# Mapping Resources > Reference Material >  Norscand Geofiction Maps....

## thebax2k

Creating a fictional country is a favorite pastime for quite a few on the net.  With sites like http://www.nationstates.net/page=welcome, http://www.cybernations.net/, and http://micronations.wikia.com/wiki/Main_Page there are quite a few examples to choose from.

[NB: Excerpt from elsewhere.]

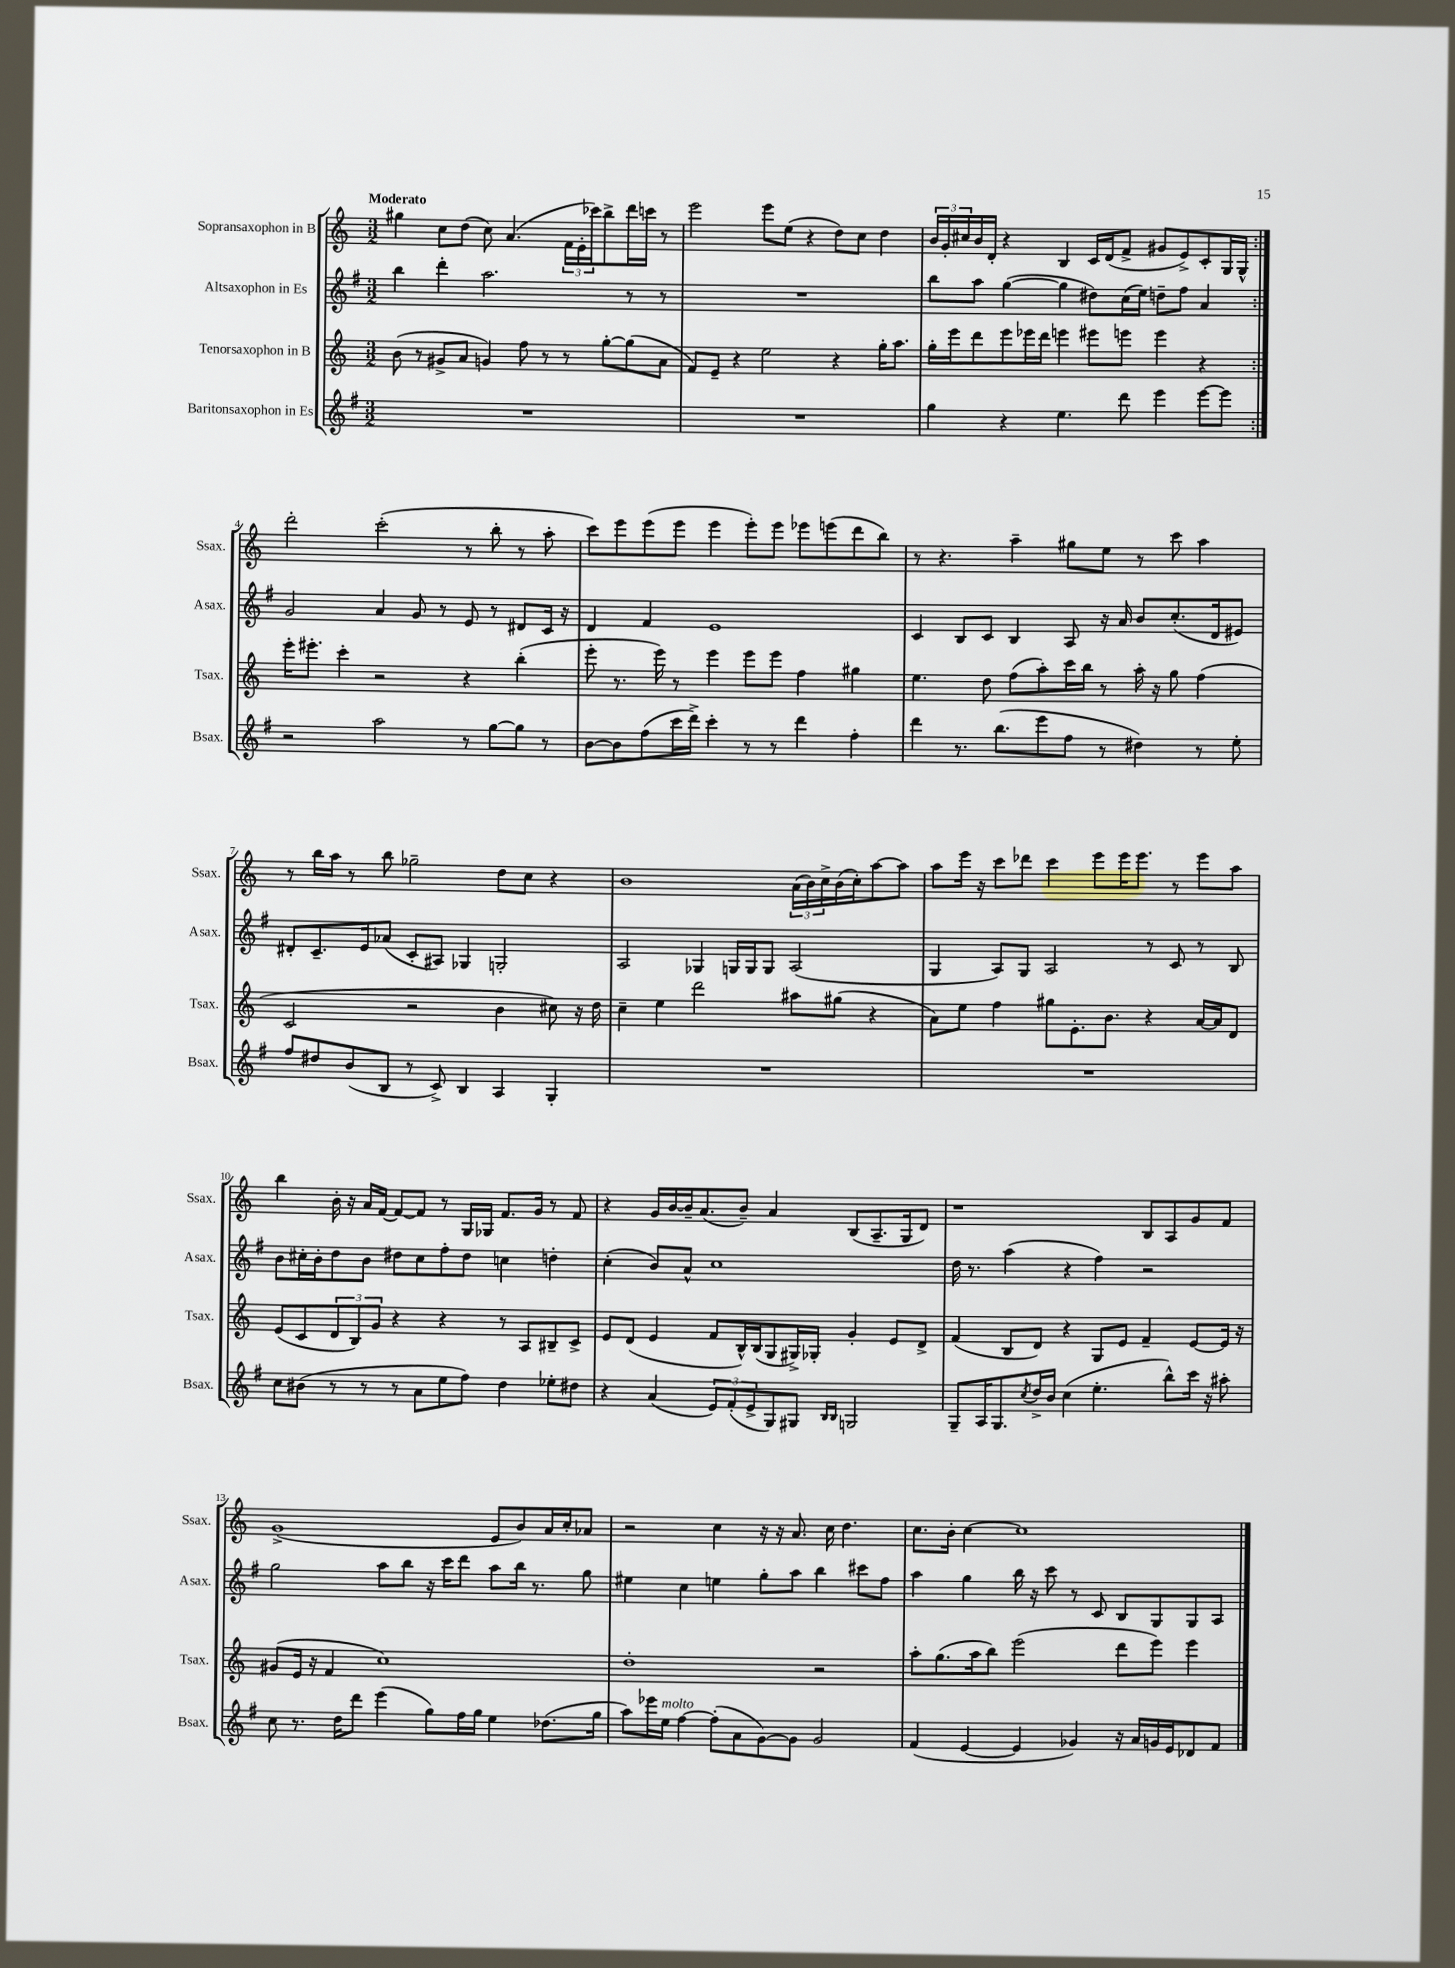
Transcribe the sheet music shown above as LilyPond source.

However, one of the most impressive examples I have come across is the Continent of Norscand at http://norscand.net/news.shtml.  Home to four fictional countries, the sheer amount of work put into the site is incredible--as are the maps, some of which approach A2area quality.  (Warning: very large files)  Take a look at the continental map: http://www.norscand.net/images/norscand-overview.png, the map of the City of Yordam: http://www.norscand.net/images/yordam-metro-area.png, and the maps of the City of Yogo: http://www.norscand.net/regional/scansey/yogost.shtml.  In addition, there are numerous road and transit maps for all four countries.

----------


## tilt

thats amazing work... but one can't really have a job while doing this, right?  *lol*

----------


## ravells

LOL I was thinking exactly the same thing tilt...either that or the author's been drawing these maps since he was 5 years old...

----------


## Andartar

Impressive work! Maybe it's time to put some more effort into mapmaking haha

----------


## Andartar

If you haven't done so already, I suggest you check out this site; http://www.bergonia.org/, he has done an impressive work to say the least!

----------